3 Steps to Creating Winning SEO Content in 2019
Having just completed writing a book about SEO for Penguin Random House, I spent much of the last six months doing a deep dive into how to create a winning digital strategy for businesses in New Zealand and Australia.
Through this research, I discovered one thing that companies spend a lot of time on – but generally execute really poorly – is their content strategy. In this article, I have picked out the top three elements for producing content that Google (and your customers!) will love.
Go Deep
In 2018, Pure SEO undertook a deep dive into Australasian search results, with our findings matching studies undertaken by similar agencies in the US and UK. Google (and searchers) love to engage with highly informative, interesting, and comprehensive content.
My advice is to create content that is at least 2,000 words long (how-to guides, independent research, long-form blog posts, or interviews). Make sure the content you produce is interspersed with images, video, graphs and other interesting page elements.

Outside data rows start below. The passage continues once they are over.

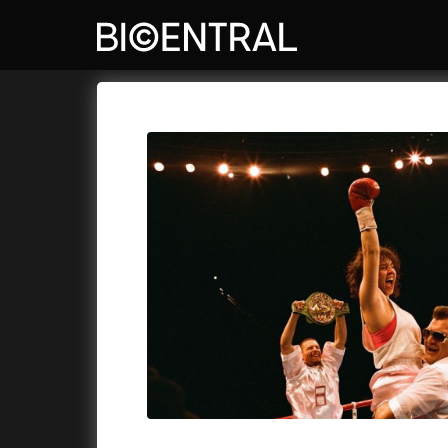
Katalog filmů
Bio Central
Cykly a
A
A do kuchyně!
(2022)
Air: Zro
A je to tady zas!
(2026)
Akce Mo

Try to avoid long blocks of text without visual breaks, as this can be exhausting for a reader and there’s a higher possibility of crucial information being lost in a sea of text.
Video
According to Cisco, 80 per cent of all online traffic by 2021 will be video. From a personal perspective, I intend to invest a lot of my company’s time and money in creating video in 2019. With Google now owning YouTube – now the second most-used search engine in the world – it would be remis not to look at a YouTube strategy for your business.
A Searchmetrics whitepaper indicates creating good video on YouTube is also likely to help your Google search results. Their data revealed that 55 per cent of all Google search results contain at least one video, 82 per cent of which originate from YouTube.
Mobile
I also discovered 2018 was the year that people undertook more Google searches on mobile devices than desktops – in 2019 this upward trend will continue to increase. Google has already been talking about this for a couple of years, and recently moved to a mobile-first index (meaning they look at a website’s mobile pages as the primary page for their search index).
Ensuring any web content you produce is optimised for mobile devices should be a given in 2019. If you have a mobile-specific site, it is worth considering moving to a responsive design; your website reformats automatically depending on the device used to access it.
For my main company, I will be bringing on a dedicated content creator. Historically, I have relied on the spare time of our in-house content team who produce content for our clients. Whilst this has been great – and the results have been excellent – I no longer believe it will be enough to deliver the necessary quantity and quality required for a successful SEO campaign in 2019.